NICE did, however, mention a number of potential "red flag" indicators that in its opinion warranted further investigation, which could include referral to a specialist. They included:

  • headaches that develop after a head injury that happened within the past three months
  • headaches that are getting worse and are accompanied by a fever
  • headaches that start very suddenly
  • problems with speech or balance that happen regularly and are getting worse
  • problems with memory or changes in behaviour that happen regularly and are getting worse
  • feelings of confusion or disorientation
  • a change in personality
  • headaches that start after coughing, sneezing or straining
  • headaches that start after exercise
  • headaches that are worse when sitting or standing up
  • a red or painful eye(s)
  • a substantial change in the headache symptoms

Further testing or referral to a specialist is also recommended if:

  • your immunity is low, for example because you are HIV positive or are taking medication that lowers immunity
  • you are aged under 20 and have had any type of cancer
  • you have had a type of cancer that can spread to the brain
  • you are vomiting for no obvious reason

The guidelines also say that many of the current treatments used to treat migraines and cluster headaches had good evidence of being effective and should continue to be used. Read more about the treatment of migraines and cluster headaches.

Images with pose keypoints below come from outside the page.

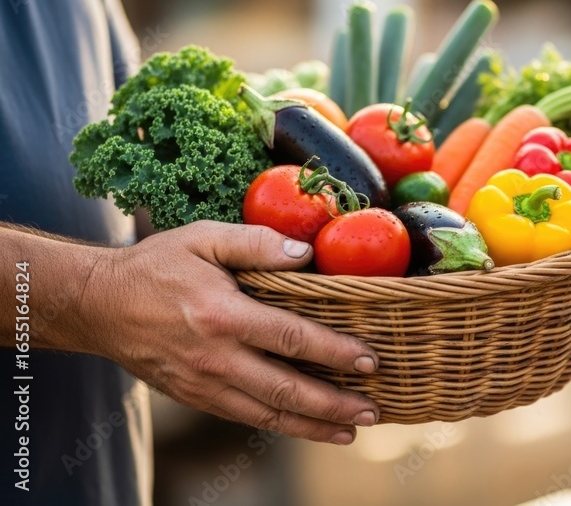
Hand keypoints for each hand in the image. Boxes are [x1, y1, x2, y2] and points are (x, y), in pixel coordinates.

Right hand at [78, 221, 379, 443]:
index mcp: (223, 315)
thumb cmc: (156, 266)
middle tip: (372, 413)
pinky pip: (245, 417)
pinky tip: (306, 427)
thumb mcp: (204, 238)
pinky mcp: (195, 397)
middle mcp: (216, 357)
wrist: (98, 305)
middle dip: (334, 405)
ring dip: (313, 426)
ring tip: (350, 432)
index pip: (291, 338)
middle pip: (287, 390)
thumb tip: (306, 252)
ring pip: (268, 414)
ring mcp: (204, 384)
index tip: (368, 361)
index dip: (334, 352)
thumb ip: (257, 243)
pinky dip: (280, 426)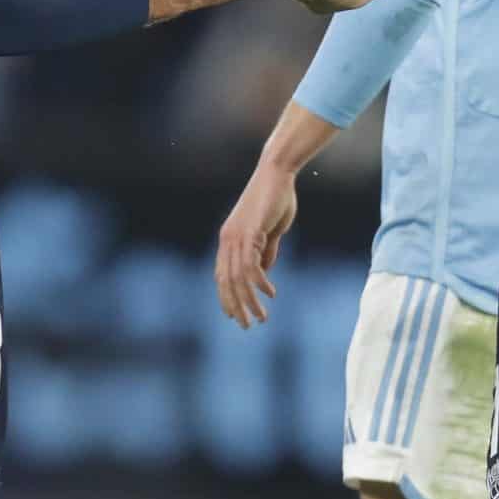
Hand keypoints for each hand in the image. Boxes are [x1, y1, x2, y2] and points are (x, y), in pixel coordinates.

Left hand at [216, 157, 299, 328]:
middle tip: (246, 326)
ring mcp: (236, 236)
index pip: (221, 276)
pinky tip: (270, 293)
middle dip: (235, 307)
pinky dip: (259, 283)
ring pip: (237, 279)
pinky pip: (250, 266)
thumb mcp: (270, 230)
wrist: (277, 172)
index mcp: (229, 239)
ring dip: (249, 301)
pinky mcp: (250, 232)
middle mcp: (227, 240)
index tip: (235, 316)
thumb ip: (266, 250)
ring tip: (261, 318)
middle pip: (225, 282)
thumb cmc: (276, 198)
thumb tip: (265, 271)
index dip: (226, 297)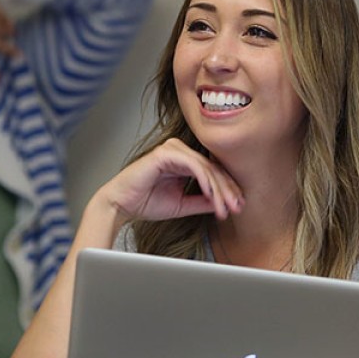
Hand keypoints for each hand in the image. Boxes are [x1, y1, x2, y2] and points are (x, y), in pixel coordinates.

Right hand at [100, 138, 244, 224]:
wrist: (120, 205)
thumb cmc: (146, 202)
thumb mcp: (183, 204)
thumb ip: (203, 201)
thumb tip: (226, 204)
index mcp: (185, 160)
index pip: (214, 172)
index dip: (228, 190)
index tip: (237, 207)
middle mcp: (181, 151)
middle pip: (214, 169)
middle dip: (228, 191)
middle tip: (237, 208)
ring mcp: (174, 149)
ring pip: (207, 168)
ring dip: (218, 190)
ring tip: (224, 207)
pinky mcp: (166, 153)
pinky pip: (194, 166)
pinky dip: (205, 181)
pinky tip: (212, 195)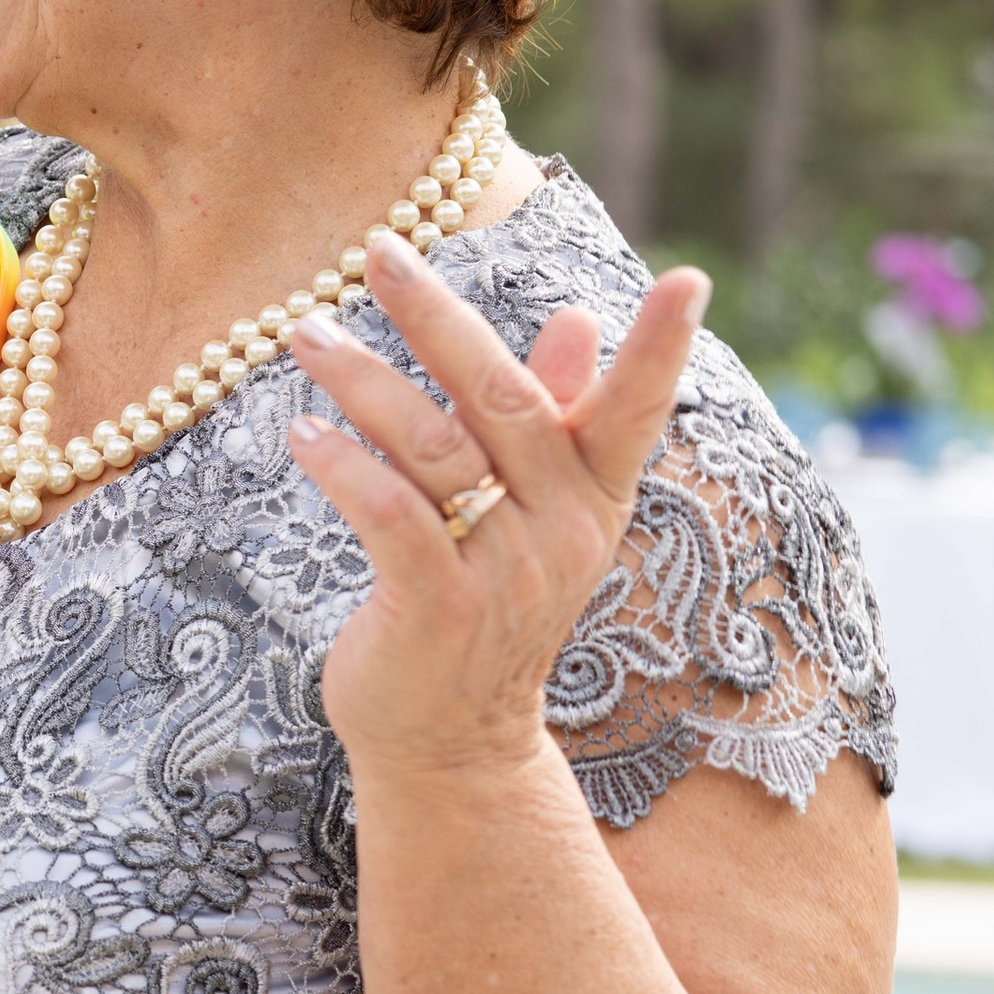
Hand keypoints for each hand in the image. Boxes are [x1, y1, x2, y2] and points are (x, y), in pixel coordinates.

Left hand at [282, 225, 708, 778]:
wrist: (452, 743)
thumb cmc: (482, 606)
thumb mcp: (530, 515)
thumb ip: (554, 417)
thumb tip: (580, 319)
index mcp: (592, 498)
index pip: (636, 411)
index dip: (661, 350)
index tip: (690, 279)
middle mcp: (560, 529)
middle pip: (502, 397)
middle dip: (437, 316)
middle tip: (378, 250)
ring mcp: (502, 571)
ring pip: (430, 445)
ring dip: (360, 379)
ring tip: (304, 332)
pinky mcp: (438, 608)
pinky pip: (388, 514)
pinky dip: (342, 466)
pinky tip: (303, 434)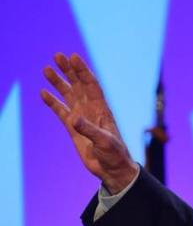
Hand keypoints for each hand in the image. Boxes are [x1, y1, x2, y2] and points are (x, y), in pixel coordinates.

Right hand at [40, 53, 137, 193]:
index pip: (91, 85)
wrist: (112, 169)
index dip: (82, 70)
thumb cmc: (114, 154)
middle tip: (57, 56)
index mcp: (102, 109)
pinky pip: (61, 111)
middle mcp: (91, 110)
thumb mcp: (104, 142)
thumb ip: (89, 130)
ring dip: (58, 82)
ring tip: (46, 69)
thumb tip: (73, 118)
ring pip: (68, 95)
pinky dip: (53, 102)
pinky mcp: (73, 128)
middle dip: (69, 71)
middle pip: (78, 85)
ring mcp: (82, 118)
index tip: (73, 57)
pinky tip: (44, 93)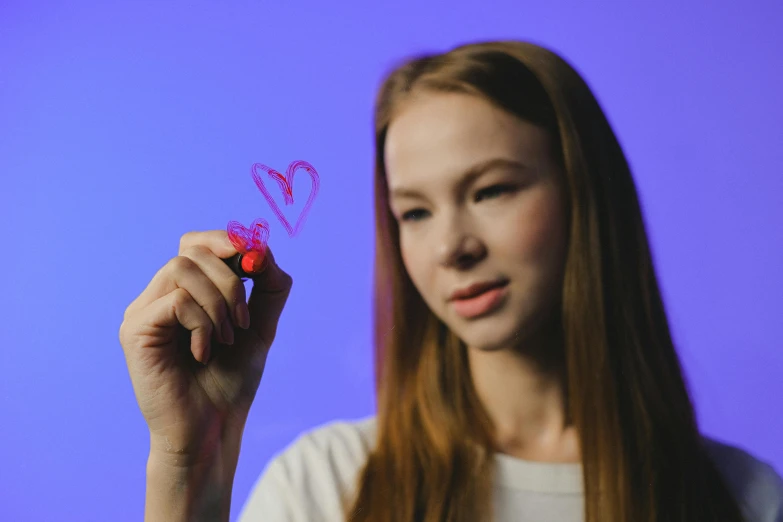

What should I do if I think my painkillers are contributing to my headaches?

The only treatment for medication overuse headaches is to stop the medication in question for at least one month, according to NICE. You may feel you can manage this yourself, if you have been taking painkillers for months rather than years. If you find the idea of this difficult, see your GP. Your headache is likely to get worse in the short term before it improves and you may have temporary symptoms of withdrawal such as feeling sick or problems sleeping. You should be offered the support you need to stop taking these drugs.

If you are using a strong opioid or have other health problems, or you have tried stopping painkillers without success, your health professional may refer you to a specialist or to hospital.

Your healthcare professional should see you 4-8 weeks after you stop taking the drugs to check whether stopping has reduced your medication overuse headache.

Your health professional should also advise you of treatments to prevent any underlying headache disorder that  caused you to overuse painkillers. 

How accurately did the media cover the guidance?

The media covered the guidance on medication overuse headaches accurately and included some useful advice from specialists in the field.

Most reports did not look at other aspects of the guidance, such as recommended treatments for headache prevention, migraines or cluster headaches. This is not surprising as the press release about the guidance focused on the problem of medication overuse headache and NICE’s recommendations in that area.